Une équipe de chercheurs de l'INMA, un institut commun du Conseil national espagnol de la recherche (CSIC) et de l'Université de Saragosse, a développé un nouveau type de biocapteur capable de détecter rapidement et facilement les agents pathogènes grâce à l'utilisation de cristaux liquides, des matériaux bien connus pour leur utilisation dans les écrans, mais possédant des propriétés surprenantes au-delà de l'électronique.

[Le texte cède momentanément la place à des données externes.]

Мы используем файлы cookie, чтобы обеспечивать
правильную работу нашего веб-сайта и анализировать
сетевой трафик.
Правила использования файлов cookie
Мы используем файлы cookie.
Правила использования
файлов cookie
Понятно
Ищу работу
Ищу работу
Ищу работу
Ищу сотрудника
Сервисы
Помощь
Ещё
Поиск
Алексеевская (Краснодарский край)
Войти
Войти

L'étude a été publiée dans le prestigieux Journal of the American Chemical Society , l'une des revues scientifiques internationales les plus influentes en chimie. Les travaux de recherche ont été dirigés par Alberto Concellón Allueva, chercheur Ramón y Cajal, avec la participation de Mauricio Vera Arévalo, doctorant, tous deux de l'Université de Saragosse et membres du groupe CLIP (Cristaux liquides et polymères) de l'INMA.
Les maladies d'origine alimentaire demeurent un problème majeur de santé publique. Des bactéries comme Salmonella et Listeria , présentes dans la viande, la volaille, les fruits et les légumes, sont responsables de milliers d'infections chaque année. Le dépistage précoce est essentiel pour prévenir les épidémies, mais les méthodes actuelles sont souvent lentes, complexes et nécessitent plusieurs jours d'incubation en laboratoire.
Cette avancée majeure ouvre la voie à des tests rapides, portables et faciles d'utilisation, applicables dans les usines agroalimentaires, pour le contrôle qualité et même, à l'avenir, à domicile. De plus, cette technologie est flexible : en modifiant le système de reconnaissance, elle pourrait être adaptée à la détection d'autres agents pathogènes préoccupants pour la santé publique.